REQUIREMENT - Go through the material below and count the lines with the string "knee"; the number is the whole answer.

....................

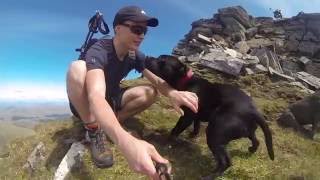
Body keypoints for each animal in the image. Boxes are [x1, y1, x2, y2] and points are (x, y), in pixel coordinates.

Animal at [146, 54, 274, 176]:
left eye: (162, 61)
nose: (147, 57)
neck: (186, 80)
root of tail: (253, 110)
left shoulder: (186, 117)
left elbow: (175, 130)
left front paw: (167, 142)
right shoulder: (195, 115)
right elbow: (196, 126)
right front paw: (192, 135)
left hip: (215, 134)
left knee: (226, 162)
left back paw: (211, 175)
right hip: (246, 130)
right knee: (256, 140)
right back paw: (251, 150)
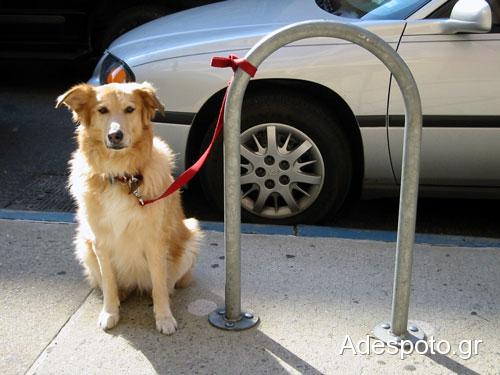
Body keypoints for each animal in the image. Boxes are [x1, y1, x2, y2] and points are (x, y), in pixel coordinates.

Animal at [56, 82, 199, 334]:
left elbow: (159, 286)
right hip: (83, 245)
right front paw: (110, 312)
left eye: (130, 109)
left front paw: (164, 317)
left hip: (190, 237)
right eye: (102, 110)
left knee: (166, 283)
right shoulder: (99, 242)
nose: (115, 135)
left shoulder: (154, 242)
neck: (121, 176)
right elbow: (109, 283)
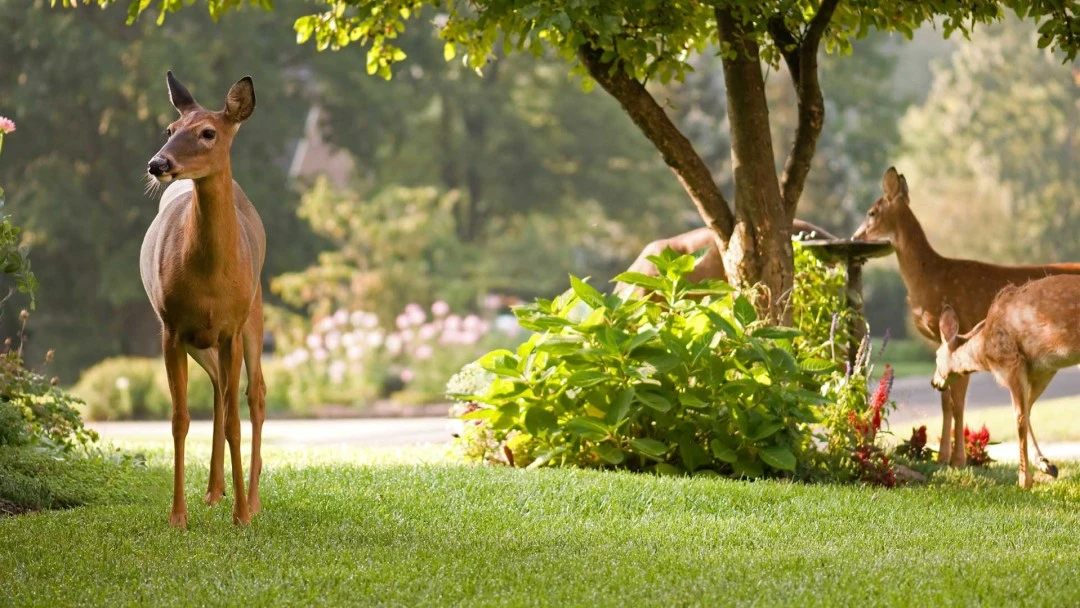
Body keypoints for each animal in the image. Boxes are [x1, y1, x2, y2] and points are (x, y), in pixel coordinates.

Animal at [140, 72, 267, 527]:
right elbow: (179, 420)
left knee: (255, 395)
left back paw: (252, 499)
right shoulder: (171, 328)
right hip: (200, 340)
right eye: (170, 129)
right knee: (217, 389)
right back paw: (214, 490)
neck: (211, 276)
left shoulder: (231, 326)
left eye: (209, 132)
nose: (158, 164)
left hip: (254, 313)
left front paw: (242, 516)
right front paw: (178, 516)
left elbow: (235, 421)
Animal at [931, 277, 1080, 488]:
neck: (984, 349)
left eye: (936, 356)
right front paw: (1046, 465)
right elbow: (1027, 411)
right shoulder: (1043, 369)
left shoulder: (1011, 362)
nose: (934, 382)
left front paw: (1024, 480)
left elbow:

....................

ANSWER - 5